**Text passage:**
════════
Dickinson explains that scientists run two main risks with any
new experiment: first, whether it will work at all; and second, if
it does work, whether the results will be meaningful and valuable.
On the other hand, he says, "if you don't take risks, you won't
make breakthroughs."
That poses a problem for graduate students; since they need to
get publishable results to progress in their careers, they tend to
choose—and their advisers encourage them to choose—projects that
are likely to succeed. In other words, projects that are safe.
It's different with undergraduates.
"They have no fear of failure, because it's all exciting to
them," says Dickinson. "We can try new things, even though they're
risky. And these kids are willing to do it."
The risky ideas his students pursue usually emerge from
Dickinson's own quirky curiosity about things most of us don't
think twice about, like the droplets on his coffee lid, or how
breaking a Wint-O-Green Lifesaver generates sparks of light.
Several of his undergraduates have worked on triboelectricity.
════════
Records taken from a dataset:
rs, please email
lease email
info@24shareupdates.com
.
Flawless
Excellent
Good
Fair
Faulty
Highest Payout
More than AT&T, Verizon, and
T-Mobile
════════
**The task:** Can you write out the full passage about Dickinson and risky research with undergraduates, word for word?

**Result for this exercise:**
Dickinson explains that scientists run two main risks with any
new experiment: first, whether it will work at all; and second, if
it does work, whether the results will be meaningful and valuable.
On the other hand, he says, "if you don't take risks, you won't
make breakthroughs."
That poses a problem for graduate students; since they need to
get publishable results to progress in their careers, they tend to
choose—and their advisers encourage them to choose—projects that
are likely to succeed. In other words, projects that are safe.
It's different with undergraduates.
"They have no fear of failure, because it's all exciting to
them," says Dickinson. "We can try new things, even though they're
risky. And these kids are willing to do it."
The risky ideas his students pursue usually emerge from
Dickinson's own quirky curiosity about things most of us don't
think twice about, like the droplets on his coffee lid, or how
breaking a Wint-O-Green Lifesaver generates sparks of light.
Several of his undergraduates have worked on triboelectricity.